I’m trying to understand how PyTorch launches CUDA kernels during the forward propagation.
For example, this is the forward() function of resnet50:

Looks like it launches the kernels layer by layer sequentially, but I heard that launching CUDA kernel is asynchronous, so CPU thread does not wait for the kernel to be completed.

So, could someone explain to me how these kernels can be launched asynchronously? In other words, how can the kernel for layer N be launched without waiting for the result from the layer N-1? Thanks!

The kernels are launches on the same CUDAStream and will thus be executed in order. The execution is still asynchronous and the CPU can thus run ahead and enqueue the next kernel without blocking on the return value.
If you are using e.g. data-dependent control flow (e.g. by checking a value of an output tensor in a condition) PyTorch will synchronize for you, since the actual return value is needed to select the next code execution path.

1 Like

Hi @ptrblck, thanks for the clarification!
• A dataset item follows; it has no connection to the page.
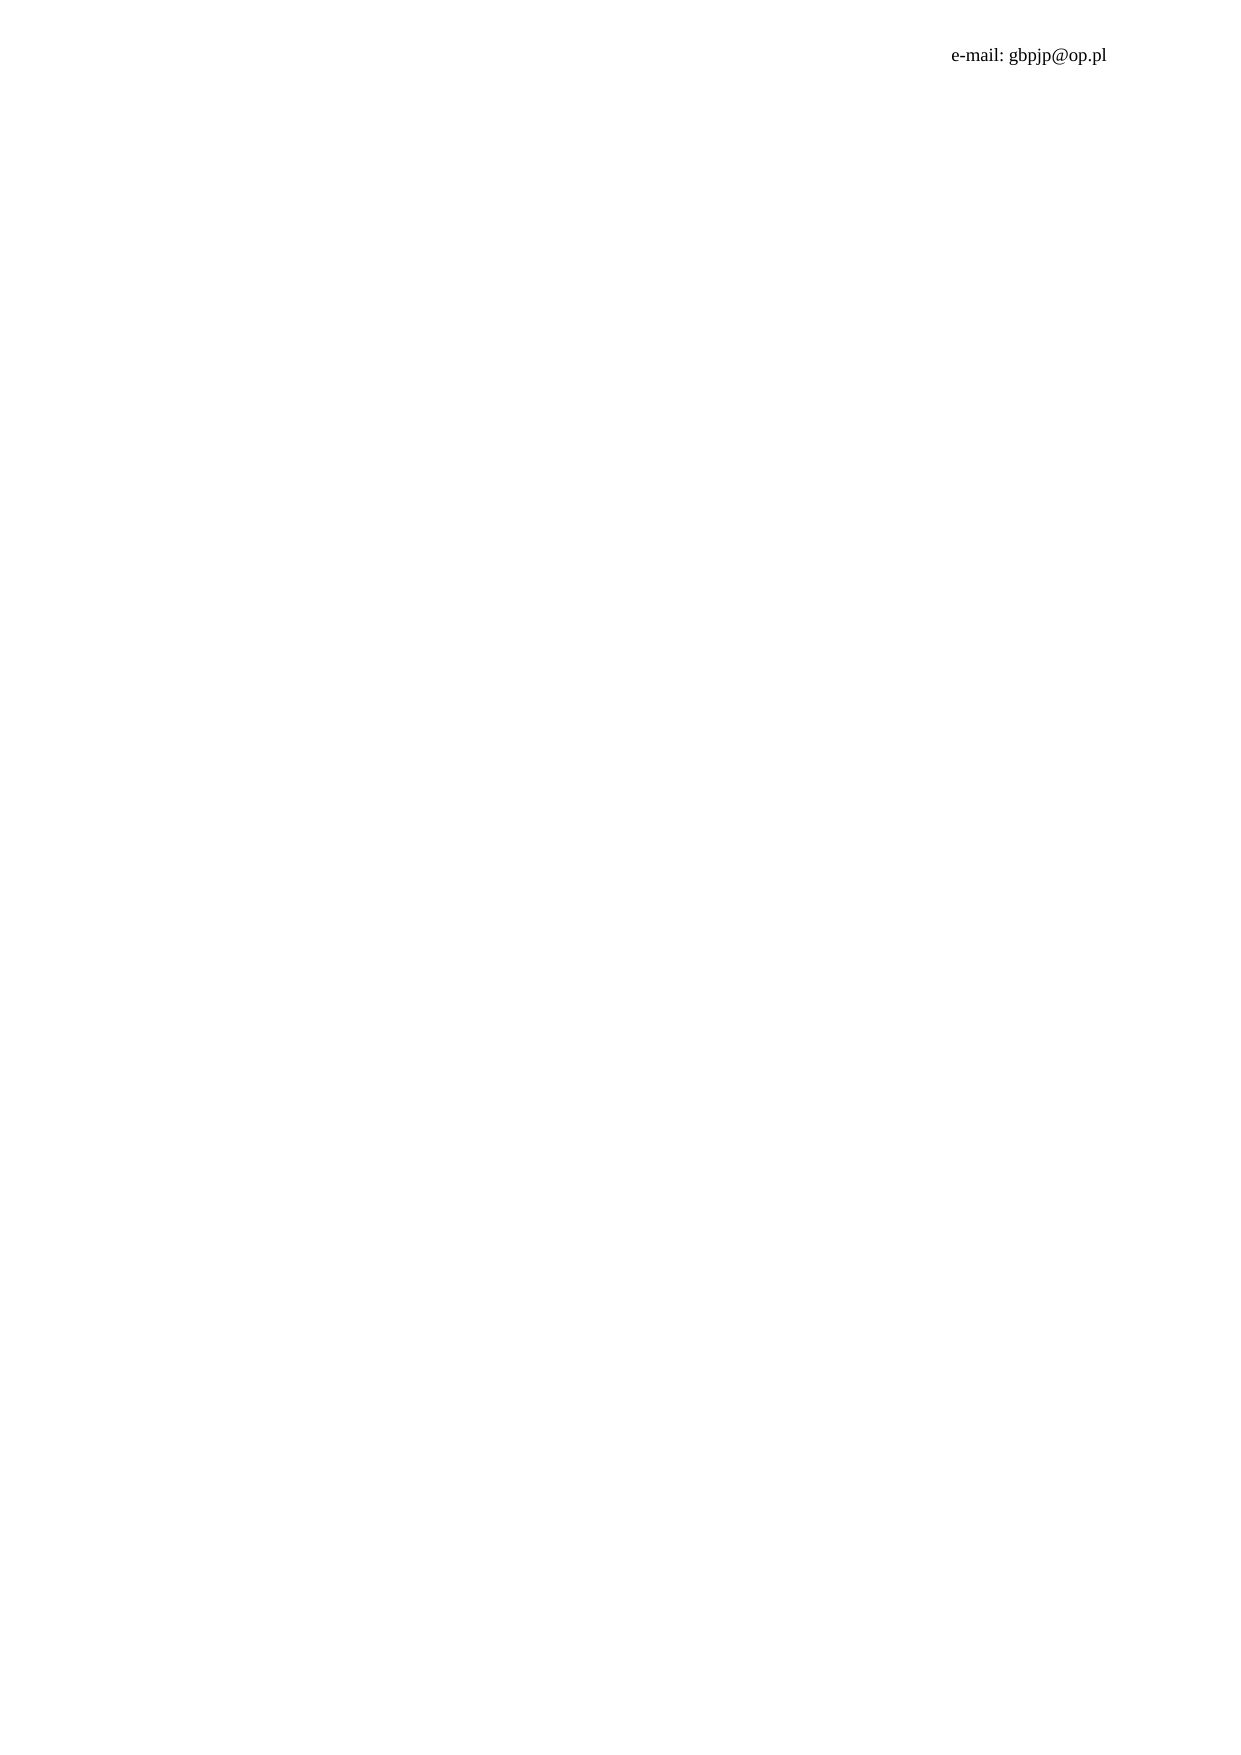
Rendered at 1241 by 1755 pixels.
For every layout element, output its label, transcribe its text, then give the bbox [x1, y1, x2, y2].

text e-mail: gbpjp@op.pl [100, 44, 1107, 65]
I have a follow-up question on that:
The overhead for the host thread to launch (enqueue) kernels to the CUDAStream is bigger when GPU is busy? I observe that the time for each step varies quite a lot depending on whether I run cuda.synchronize() in each iteration. Here is the details.
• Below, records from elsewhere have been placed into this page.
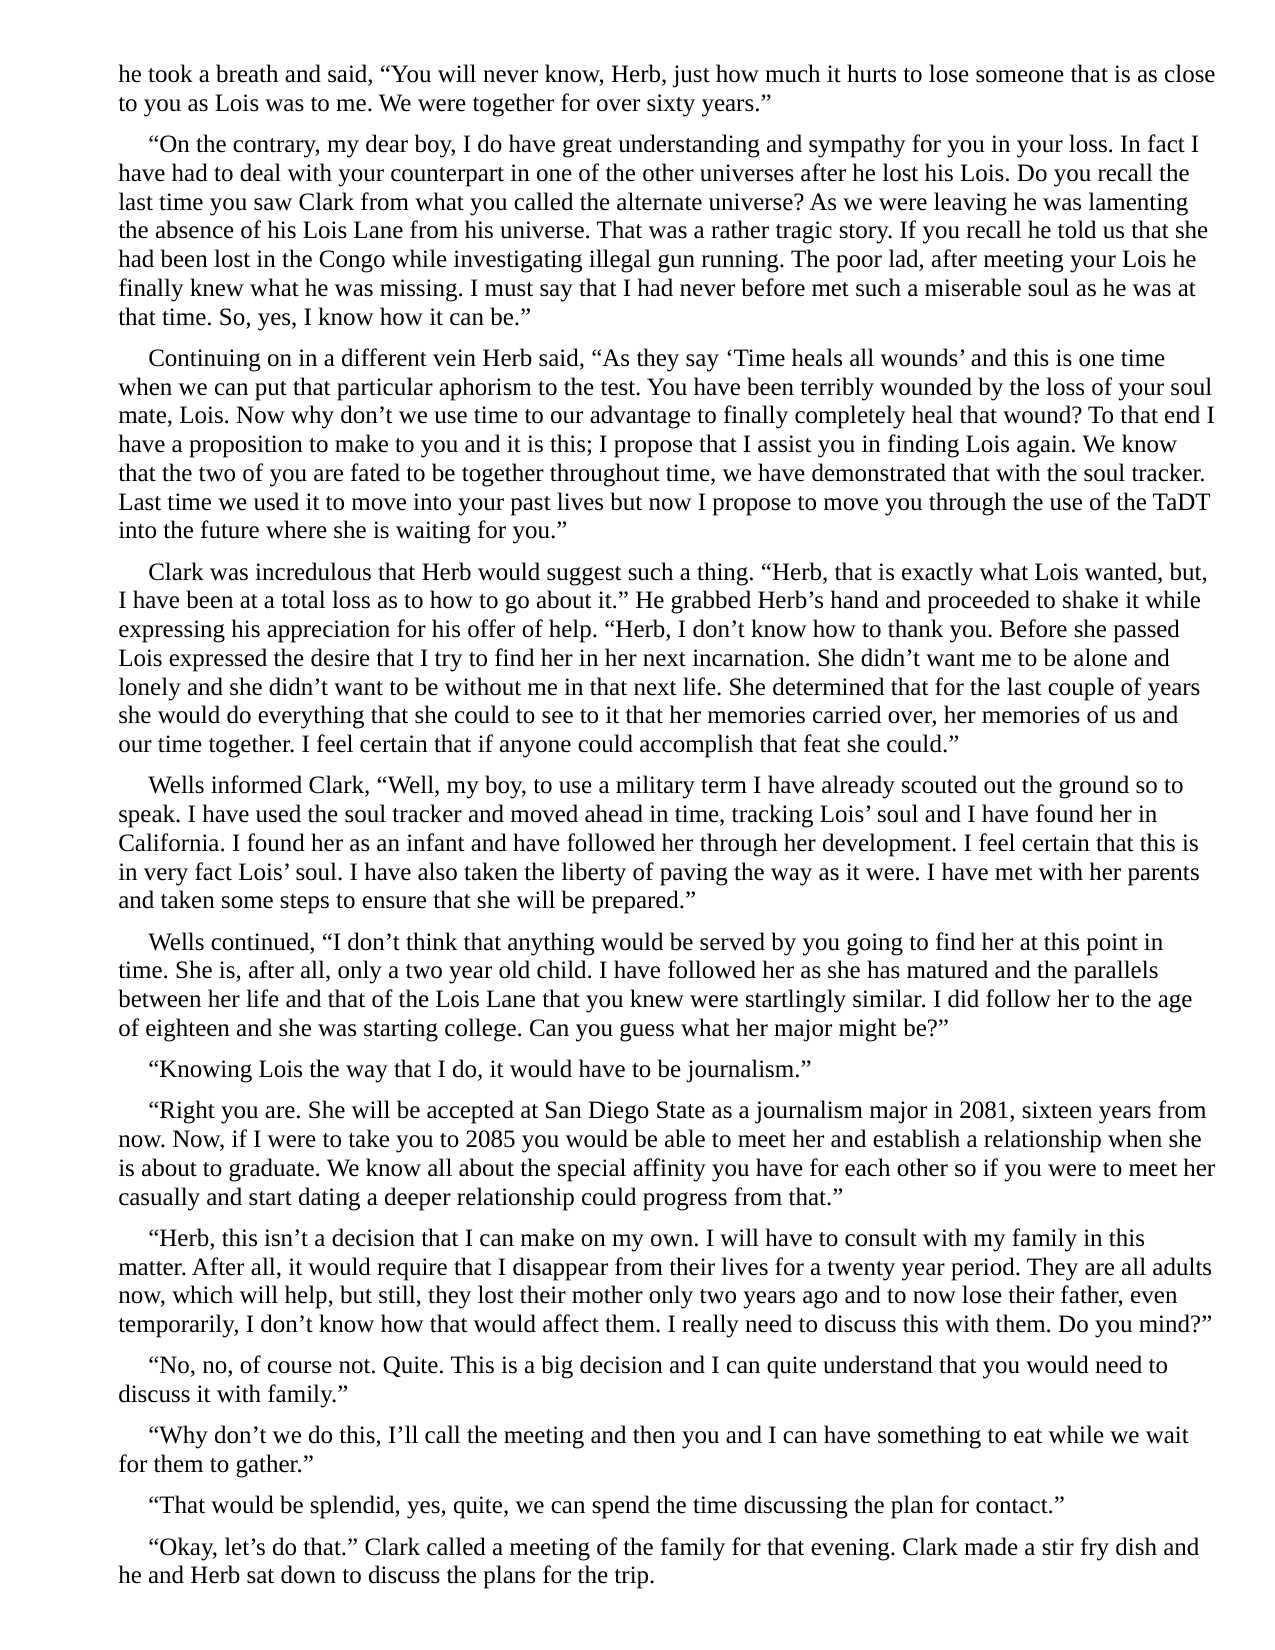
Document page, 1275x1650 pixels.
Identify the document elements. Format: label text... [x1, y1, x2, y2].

text Continuing on in a different vein Herb said, “As they say ‘Time heals all wounds’ and this is one time when we can put that particular aphorism to the test. You have been terribly wounded by the loss of your soul mate, Lois. Now why don’t we use time to our advantage to finally completely heal that wound? To that end I have a proposition to make to you and it is this; I propose that I assist you in finding Lois again. We know that the two of you are fated to be together throughout time, we have demonstrated that with the soul tracker. Last time we used it to move into your past lives but now I propose to move you through the use of the TaDT into the future where she is waiting for you.” [118, 343, 1216, 544]
text “Herb, this isn’t a decision that I can make on my own. I will have to consult with my family in this matter. After all, it would require that I disappear from their lives for a twenty year period. They are all adults now, which will help, but still, they lost their mother only two years ago and to now lose their father, even temporarily, I don’t know how that would affect them. I really need to discuss this with them. Do you mind?” [118, 1223, 1216, 1338]
text Wells informed Clark, “Well, my boy, to use a military term I have already scouted out the ground so to speak. I have used the soul tracker and moved ahead in time, tracking Lois’ soul and I have found her in California. I found her as an infant and have followed her through her development. I feel certain that this is in very fact Lois’ soul. I have also taken the liberty of paving the way as it were. I have met with her parents and taken some steps to ensure that she will be prepared.” [118, 770, 1216, 914]
text Clark was incredulous that Herb would suggest such a thing. “Herb, that is exactly what Lois wanted, but, I have been at a total loss as to how to go about it.” He grabbed Herb’s hand and proceeded to shake it while expressing his appreciation for his offer of help. “Herb, I don’t know how to thank you. Before she passed Lois expressed the desire that I try to find her in her next incarnation. She didn’t want me to be alone and lonely and she didn’t want to be without me in that next life. She determined that for the last couple of years she would do everything that she could to see to it that her memories carried over, her memories of us and our time together. I feel certain that if anyone could accomplish that feat she could.” [118, 557, 1216, 758]
text “On the contrary, my dear boy, I do have great understanding and sympathy for you in your loss. In fact I have had to deal with your counterpart in one of the other universes after he lost his Lois. Do you recall the last time you saw Clark from what you called the alternate universe? As we were leaving he was lamenting the absence of his Lois Lane from his universe. That was a rather tragic story. If you recall he told us that she had been lost in the Congo while investigating illegal gun running. The poor lad, after meeting your Lois he finally knew what he was missing. I must say that I had never before met such a miserable soul as he was at that time. So, yes, I know how it can be.” [118, 129, 1216, 330]
text “Why don’t we do this, I’ll call the meeting and then you and I can have something to eat while we wait for them to gather.” [118, 1420, 1216, 1478]
text “That would be splendid, yes, quite, we can spend the time discussing the plan for contact.” [118, 1490, 1216, 1519]
text “Right you are. She will be accepted at San Diego State as a journalism major in 2081, sixteen years from now. Now, if I were to take you to 2085 you would be able to meet her and establish a relationship when she is about to graduate. We know all about the special affinity you have for each other so if you were to meet her casually and start dating a deeper relationship could progress from that.” [118, 1095, 1216, 1210]
text “Okay, let’s do that.” Clark called a meeting of the family for that evening. Clark made a stir fry dish and he and Herb sat down to discuss the plans for the trip. [118, 1532, 1216, 1589]
text “Knowing Lois the way that I do, it would have to be journalism.” [118, 1054, 1216, 1083]
text “No, no, of course not. Quite. This is a big decision and I can quite understand that you would need to discuss it with family.” [118, 1350, 1216, 1408]
text Wells continued, “I don’t think that anything would be served by you going to find her at this point in time. She is, after all, only a two year old child. I have followed her as she has matured and the parallels between her life and that of the Lois Lane that you knew were startlingly similar. I did follow her to the age of eighteen and she was starting college. Can you guess what her major might be?” [118, 927, 1216, 1042]
text he took a breath and said, “You will never know, Herb, just how much it hurts to lose someone that is as close to you as Lois was to me. We were together for over sixty years.” [118, 59, 1216, 117]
This is the iteration code I’m trying (I run it without enabling the nsys profiler):

When I run it without the torch.cuda.synchronize() after FP, the result is like this.


I observe that launching kernels for forward propagation takes ~40ms, and for gradient computation takes ~54ms.
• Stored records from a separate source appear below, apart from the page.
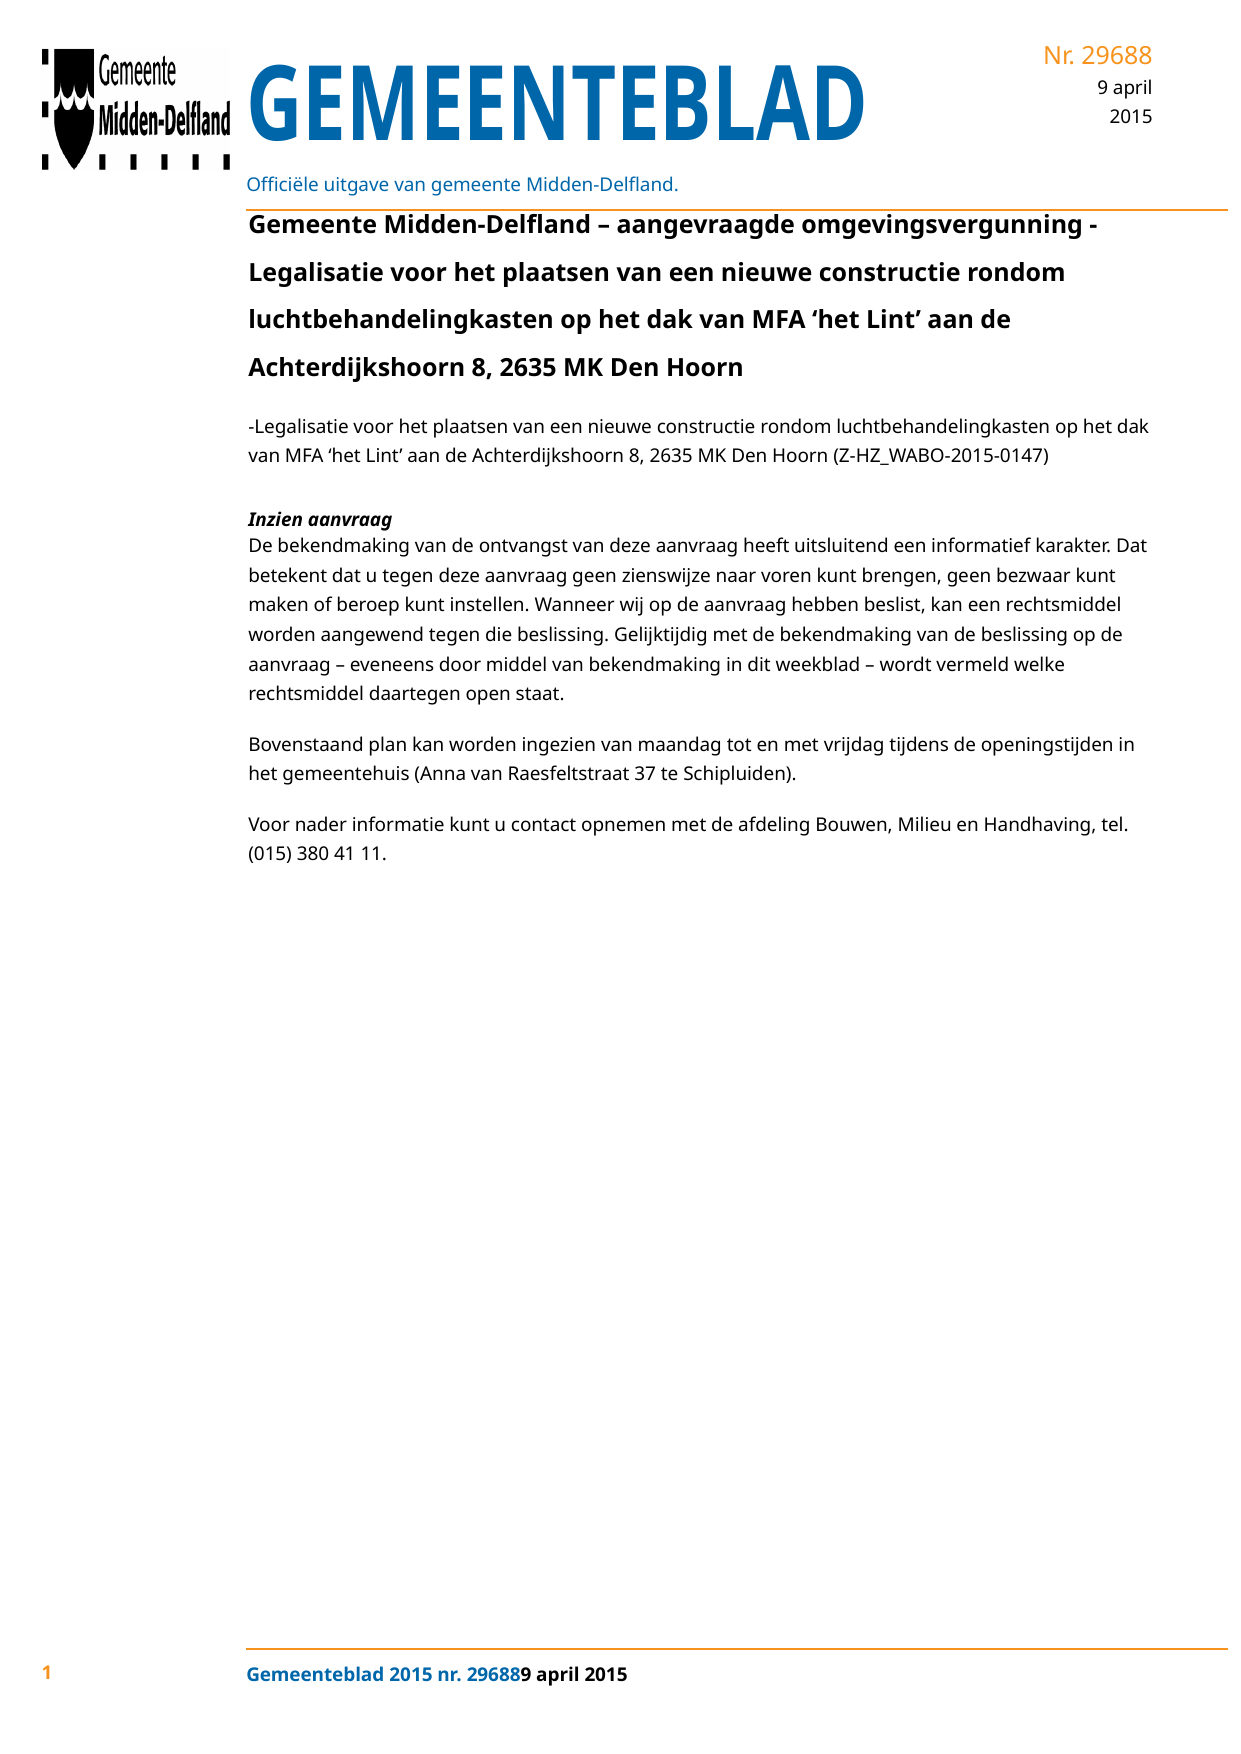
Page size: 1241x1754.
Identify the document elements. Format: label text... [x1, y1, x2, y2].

text Gemeente Midden-Delfland – aangevraagde omgevingsvergunning - Legalisatie voor het plaatsen van een nieuwe constructie rondom luchtbehandelingkasten op het dak van MFA ‘het Lint’ aan de Achterdijkshoorn 8, 2635 MK Den Hoorn [248, 211, 1152, 384]
text Inzien aanvraag [248, 507, 1152, 532]
text -Legalisatie voor het plaatsen van een nieuwe constructie rondom luchtbehandelingkasten op het dak van MFA ‘het Lint’ aan de Achterdijkshoorn 8, 2635 MK Den Hoorn (Z-HZ_WABO-2015-0147) [248, 413, 1152, 468]
text Voor nader informatie kunt u contact opnemen met de afdeling Bouwen, Milieu en Handhaving, tel. (015) 380 41 11. [248, 811, 1152, 866]
text Bovenstaand plan kan worden ingezien van maandag tot en met vrijdag tijdens de openingstijden in het gemeentehuis (Anna van Raesfeltstraat 37 te Schipluiden). [248, 731, 1152, 786]
picture [41, 47, 231, 172]
text De bekendmaking van de ontvangst van deze aanvraag heeft uitsluitend een informatief karakter. Dat betekent dat u tegen deze aanvraag geen zienswijze naar voren kunt brengen, geen bezwaar kunt maken of beroep kunt instellen. Wanneer wij op de aanvraag hebben beslist, kan een rechtsmiddel worden aangewend tegen die beslissing. Gelijktijdig met de bekendmaking van de beslissing op de aanvraag – eveneens door middel van bekendmaking in dit weekblad – wordt vermeld welke rechtsmiddel daartegen open staat. [248, 532, 1152, 706]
When I run it with the torch.cuda.synchronize() after FP, the result is like this.


Here, I observe that launching kernels for forward propagation takes ~17ms, and for gradient computation takes ~16ms.

It looks quite weird to me that asynchronous kernel launches (i.e., without waiting for the kernel completion) take very different times depending on the GPU’s state. Could you kindly give me any insight on this? Thanks a lot!

Inho

No, I don’t think that should be the case.
I would not dive into your profiling results as you interpreting profiling results without proper synchronizations is invalid and might be too confusing since you would need to “know” where the code would naturally synchronize.
If you are concerned about the kernel launch times, profile the code with Nsight Systems and check where the kernel launches are vs. their execution and how long each step takes.

Does it means that the PyTorch does naturally synchronize sometimes even without explicit cuda.synchronize() call?
Could you give me some typical example cases where the natural synchronizations happen?
Thanks!

Yes, some operations are performing computations on the CPU e.g. in tensor.nonzero(), each print(cuda_tensor) statement (since the CPU needs to read the actual value), memcopies if non_blocking=False and thus pageable memory is used, every control flow which needs to read tensor values (e.g. if (cuda_tensor > 0).all()).

1 Like

Btw. if you are interested in reducing the kernel launch overheads (which would be especially beneficial if your actual GPU workload is small compared to the launches) you could check the CUDA Graphs util.

1 Like

I see, thanks for the great suggestions! I will check them out.

1 Like